Please copy each of the rows below word for word, leaving every character unchanged.

┄┄┄┄┄┄┄┄┄┄

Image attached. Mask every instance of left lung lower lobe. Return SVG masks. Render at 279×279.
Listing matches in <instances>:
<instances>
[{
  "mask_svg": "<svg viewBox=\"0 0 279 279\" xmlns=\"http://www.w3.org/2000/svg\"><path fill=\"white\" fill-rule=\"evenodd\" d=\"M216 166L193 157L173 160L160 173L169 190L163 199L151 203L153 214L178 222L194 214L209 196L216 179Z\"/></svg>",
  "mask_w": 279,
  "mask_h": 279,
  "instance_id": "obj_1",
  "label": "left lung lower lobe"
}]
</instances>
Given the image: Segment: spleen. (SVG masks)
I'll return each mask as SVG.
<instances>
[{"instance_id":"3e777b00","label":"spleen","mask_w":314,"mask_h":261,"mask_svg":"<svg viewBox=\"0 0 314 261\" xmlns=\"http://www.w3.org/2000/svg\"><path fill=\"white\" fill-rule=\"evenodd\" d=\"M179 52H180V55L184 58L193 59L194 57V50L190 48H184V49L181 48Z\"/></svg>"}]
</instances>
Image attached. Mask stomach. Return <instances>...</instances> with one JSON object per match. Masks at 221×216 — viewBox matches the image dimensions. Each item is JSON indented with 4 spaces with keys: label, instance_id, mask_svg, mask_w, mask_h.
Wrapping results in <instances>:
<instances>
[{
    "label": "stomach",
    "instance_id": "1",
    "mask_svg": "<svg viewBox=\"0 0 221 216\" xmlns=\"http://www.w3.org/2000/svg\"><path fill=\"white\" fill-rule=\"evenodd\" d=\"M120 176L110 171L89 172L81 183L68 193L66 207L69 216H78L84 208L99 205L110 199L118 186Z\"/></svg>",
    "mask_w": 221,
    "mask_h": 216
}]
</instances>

┄┄┄┄┄┄┄┄┄┄

== Right answer ==
Image attached. Mask every instance of left lung lower lobe. Return SVG masks. Render at 279×279.
Listing matches in <instances>:
<instances>
[{
  "mask_svg": "<svg viewBox=\"0 0 279 279\" xmlns=\"http://www.w3.org/2000/svg\"><path fill=\"white\" fill-rule=\"evenodd\" d=\"M216 166L193 157L173 160L160 173L169 190L163 199L151 203L153 214L178 222L194 214L209 196L216 179Z\"/></svg>",
  "mask_w": 279,
  "mask_h": 279,
  "instance_id": "obj_1",
  "label": "left lung lower lobe"
}]
</instances>
Given the image: Segment: spleen. (SVG masks)
I'll return each mask as SVG.
<instances>
[{"instance_id":"3e777b00","label":"spleen","mask_w":314,"mask_h":261,"mask_svg":"<svg viewBox=\"0 0 314 261\" xmlns=\"http://www.w3.org/2000/svg\"><path fill=\"white\" fill-rule=\"evenodd\" d=\"M179 52H180V55L184 58L193 59L194 57V50L190 48H184V49L181 48Z\"/></svg>"}]
</instances>
Image attached. Mask stomach. Return <instances>...</instances> with one JSON object per match. Masks at 221×216 — viewBox matches the image dimensions. Each item is JSON indented with 4 spaces with keys: label, instance_id, mask_svg, mask_w, mask_h.
Wrapping results in <instances>:
<instances>
[{
    "label": "stomach",
    "instance_id": "1",
    "mask_svg": "<svg viewBox=\"0 0 221 216\" xmlns=\"http://www.w3.org/2000/svg\"><path fill=\"white\" fill-rule=\"evenodd\" d=\"M120 176L110 171L89 172L81 183L68 193L66 207L69 216H78L84 208L99 205L110 199L118 186Z\"/></svg>",
    "mask_w": 221,
    "mask_h": 216
}]
</instances>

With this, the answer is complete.